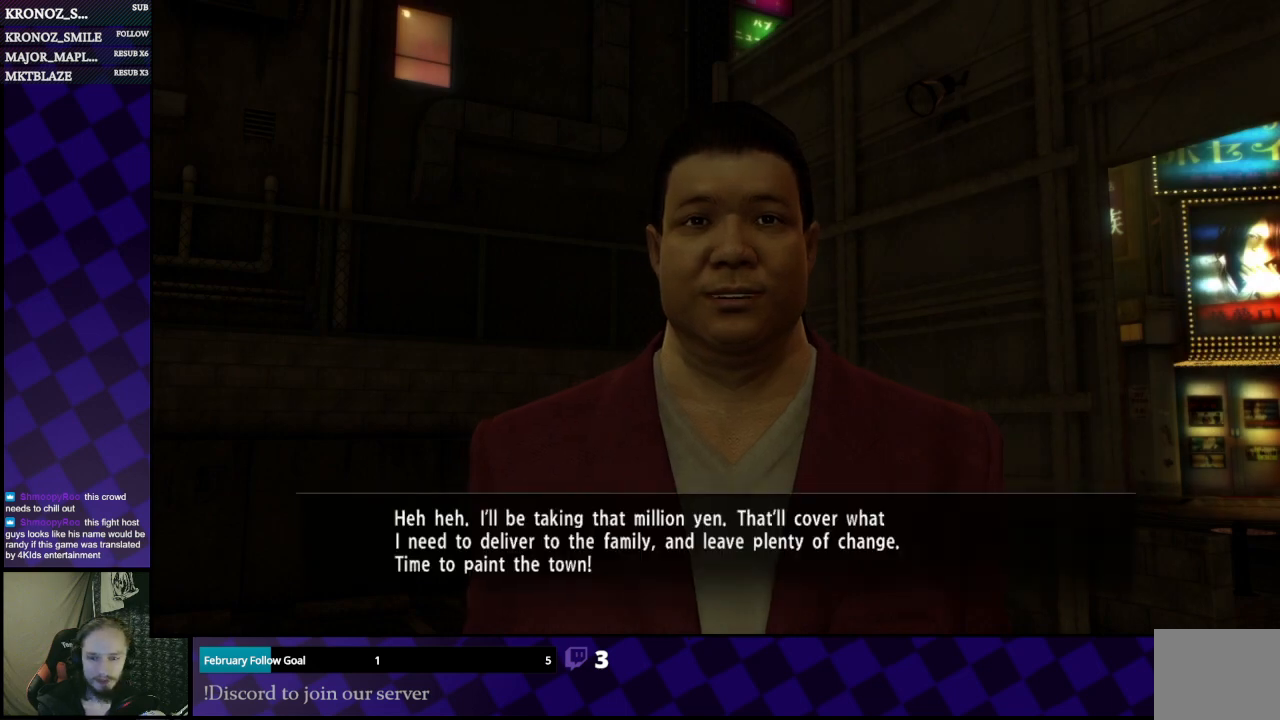
{"buttons": ["A"], "left_stick": "center", "right_stick": "center", "events": [[67, "A", "up"], [133, "A", "down"], [267, "A", "up"], [333, "A", "down"], [400, "A", "up"], [500, "A", "down"]]}
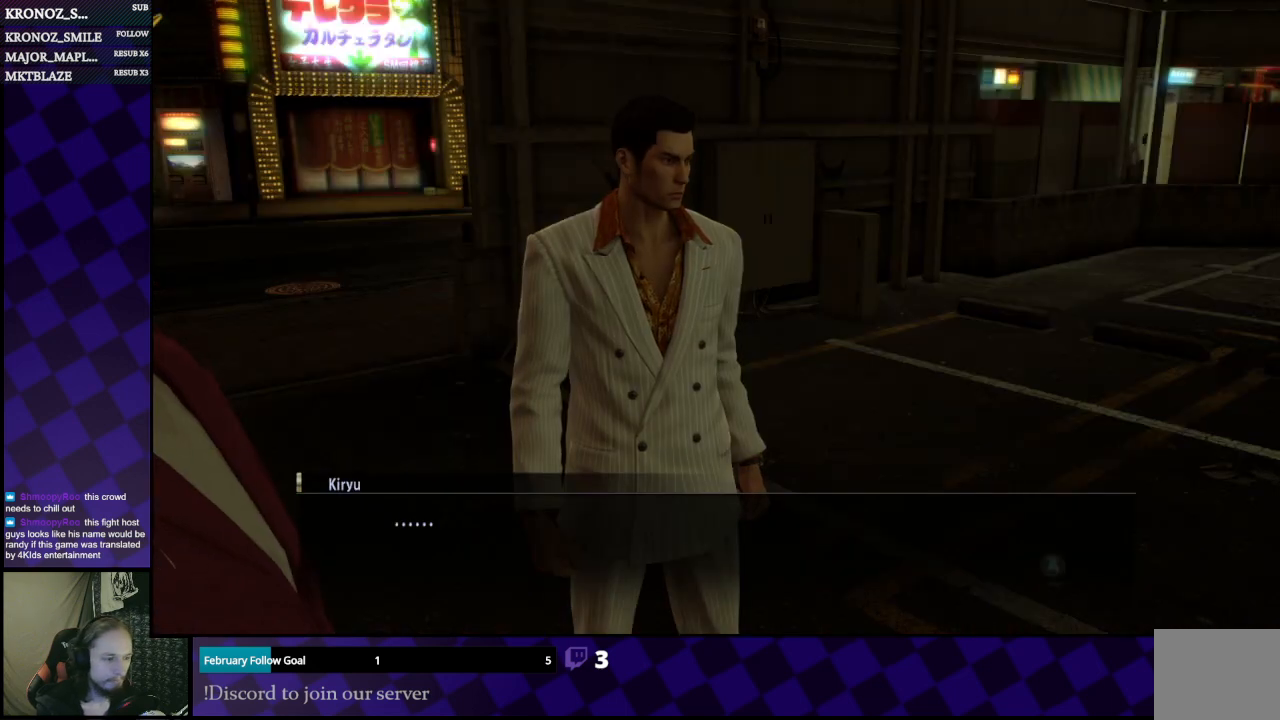
{"buttons": ["A"], "left_stick": "center", "right_stick": "center", "events": [[67, "A", "up"], [167, "A", "down"], [233, "A", "up"], [333, "A", "down"], [433, "A", "up"], [500, "A", "down"]]}
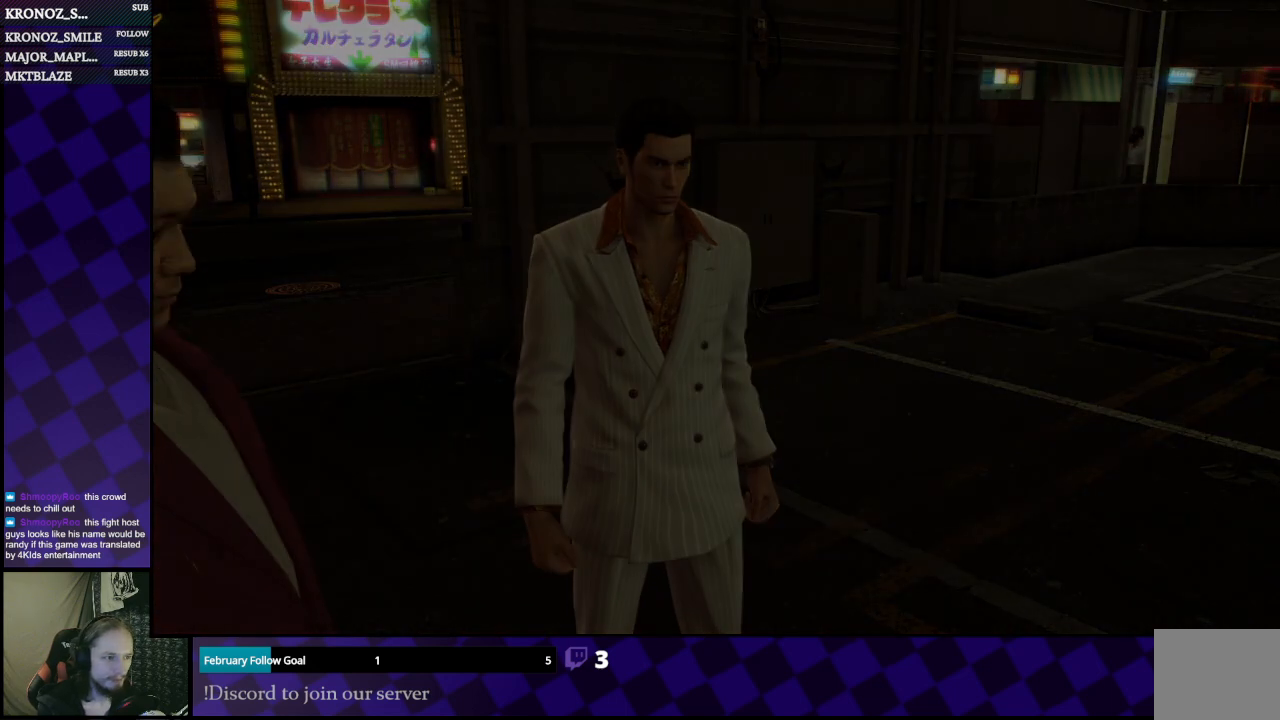
{"buttons": [], "left_stick": "center", "right_stick": "center", "events": [[100, "A", "up"]]}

------------------------

**Your task**
Without including any picture, write out the material above verbatim.

**Task response**
{"buttons": ["A"], "left_stick": "center", "right_stick": "center", "events": [[67, "A", "up"], [133, "A", "down"], [267, "A", "up"], [333, "A", "down"], [400, "A", "up"], [500, "A", "down"]]}
{"buttons": ["A"], "left_stick": "center", "right_stick": "center", "events": [[67, "A", "up"], [167, "A", "down"], [233, "A", "up"], [333, "A", "down"], [433, "A", "up"], [500, "A", "down"]]}
{"buttons": [], "left_stick": "center", "right_stick": "center", "events": [[100, "A", "up"]]}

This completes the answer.